*Information shown*.

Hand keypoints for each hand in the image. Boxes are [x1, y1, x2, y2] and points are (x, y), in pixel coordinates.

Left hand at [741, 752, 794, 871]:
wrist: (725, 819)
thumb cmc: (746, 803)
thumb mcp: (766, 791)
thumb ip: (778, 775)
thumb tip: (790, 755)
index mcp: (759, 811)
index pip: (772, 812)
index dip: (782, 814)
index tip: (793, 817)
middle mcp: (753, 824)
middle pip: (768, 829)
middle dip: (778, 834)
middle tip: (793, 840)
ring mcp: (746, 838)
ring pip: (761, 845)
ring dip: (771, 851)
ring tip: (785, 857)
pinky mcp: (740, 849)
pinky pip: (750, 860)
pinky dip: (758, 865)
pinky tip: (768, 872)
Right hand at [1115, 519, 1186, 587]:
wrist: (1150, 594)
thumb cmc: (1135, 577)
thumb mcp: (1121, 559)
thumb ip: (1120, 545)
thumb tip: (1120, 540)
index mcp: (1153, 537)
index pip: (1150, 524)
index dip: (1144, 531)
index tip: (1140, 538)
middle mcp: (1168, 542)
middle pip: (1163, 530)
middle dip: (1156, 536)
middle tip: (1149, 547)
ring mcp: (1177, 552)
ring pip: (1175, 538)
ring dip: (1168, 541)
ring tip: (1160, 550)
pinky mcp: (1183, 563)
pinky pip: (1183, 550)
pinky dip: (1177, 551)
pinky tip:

*Directions for this task*. Transcribe the full listing exactly, leaving out no line.

*Solution to this task*.
Hand keypoints for each hand in the image. Boxes are [x1, y1, x2, y2] and points are (x, y), in pixel coordinates.

Left hand at [741, 752, 794, 871]:
wrist: (725, 819)
thumb cmc: (746, 803)
thumb mcp: (766, 791)
thumb ip: (778, 775)
thumb tip: (790, 755)
index mcp: (759, 811)
index pip: (772, 812)
index dip: (782, 814)
index tip: (793, 817)
middle mcp: (753, 824)
middle pip: (768, 829)
middle dip: (778, 834)
middle tip: (793, 840)
ring mcp: (746, 838)
ring pip: (761, 845)
ring dip: (771, 851)
ring tip: (785, 857)
pinky mcp: (740, 849)
pinky pip: (750, 860)
pinky dip: (758, 865)
pinky tip: (768, 872)
Right hand at [1115, 519, 1186, 587]:
wrist: (1150, 594)
thumb cmc: (1135, 577)
thumb mcp: (1121, 559)
thumb ip: (1120, 545)
thumb tip: (1120, 540)
index mcp: (1153, 537)
index pip: (1150, 524)
index dip: (1144, 531)
index tip: (1140, 538)
middle mcp: (1168, 542)
middle pip: (1163, 530)
middle dip: (1156, 536)
middle tip: (1149, 547)
ring mcp: (1177, 552)
ring pip: (1175, 538)
ring dip: (1168, 541)
ring tip: (1160, 550)
pinky mcp: (1183, 563)
pinky pip: (1183, 550)
pinky dip: (1177, 551)
pinky tip:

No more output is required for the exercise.